Flaxseed and Heart Disease Flaxseed is now gaining considerable attention as a food for its possible role in lowering the risk of heart disease. As an excellent source of alpha-linolenic acid, and omega-3 fatty acids, flaxseed is currently being investigated for possible heart health benefits. Research has suggested that the omega-3 fatty acids specifically found in fish reduce total cholesterol, LDL-cholesterol and triglyceride levels. The omega-3 fatty acids in flaxseed are not identical to those found in fish, but the body converts them to the same ones. In addition to its omega-3 fatty acid content flaxseed contains significant amounts of soluble fiber, mainly in form of mucilage gum. This is similar to the fiber found in oat bran and pectin, both of which are known to lower blood cholesterol levels. As a side benefit, these mucilaginous gums assist the entire digestive tract to move along smoothly, preventing fermentation, putrefaction and constipation.
Flaxseed and Cancer Researchers at the University of Toronto are testing flaxseed on women who have been diagnosed with breast cancer. They have found that flaxseed is a potent source of lignans, which are plant compounds that may interfere with the development of breast cancer by binding with estrogen and reducing its stimulatory effect on cancer cells. Flaxseed contains up to 800 times as much lignans as other foods.
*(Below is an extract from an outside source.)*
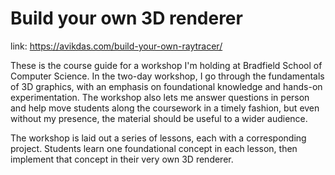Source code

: # Build your own 3D renderer

link: https://avikdas.com/build-your-own-raytracer/

These is the course guide for a workshop I'm holding at Bradfield School of Computer Science. In the two-day workshop, I go through the fundamentals of 3D graphics, with an emphasis on foundational knowledge and hands-on experimentation. The workshop also lets me answer questions in person and help move students along the coursework in a timely fashion, but even without my presence, the material should be useful to a wider audience.

The workshop is laid out a series of lessons, each with a corresponding project. Students learn one foundational concept in each lesson, then implement that concept in their very own 3D renderer.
During the study (remember these women had been diagnosed with breast cancer) the women consumed a minimum of 25 grams of freshly ground flaxseed. Several biomarkers, including the rate of tumor growth, were checked to determine any changes that may be linked to lignan ingestion. Although the study is not complete, there has been several indications that the flaxseed supplemented women had a slower cancer growth and decreased blood cancer markers (an indication of less cancer activity).
In a study reported on WebMD "the investigators found that flaxseed oil's ability to reduce tumor growth is comparable to tamoxifen." In another study at Duke University Medical Center on prostate cancer, it was determined that the lignans found in flaxseed bind the androgenic hormones which stimulate prostate cancer. The men were on a flaxseed-supplemented diet for an average of 34 days. Ground flaxseed which had been vacuum-packed was used because of the tendency to go rancid so quickly. The men were instructed to sprinkle 3 rounded tablespoons of the flax on their cereal or mix it into juices, yogurt or applesauce. Researchers reported good compliance and said it was tolerated well because the taste was pleasant.
At the end of the one month study, the researchers reported that the men had significant decreases in cholesterol, total testosterone and free testosterone. While there was a decrease in testosterone levels, they noted that none of the participants in the study suffered decreased libido or sexual dysfunction. There was also a decrease in PSA scores for those with relatively early stage cancer. Even during this short period (34 days) it was noted that there were lower cancer cell proliferation rates and significantly higher rates of apoptotic cell death (cancer cell suicide).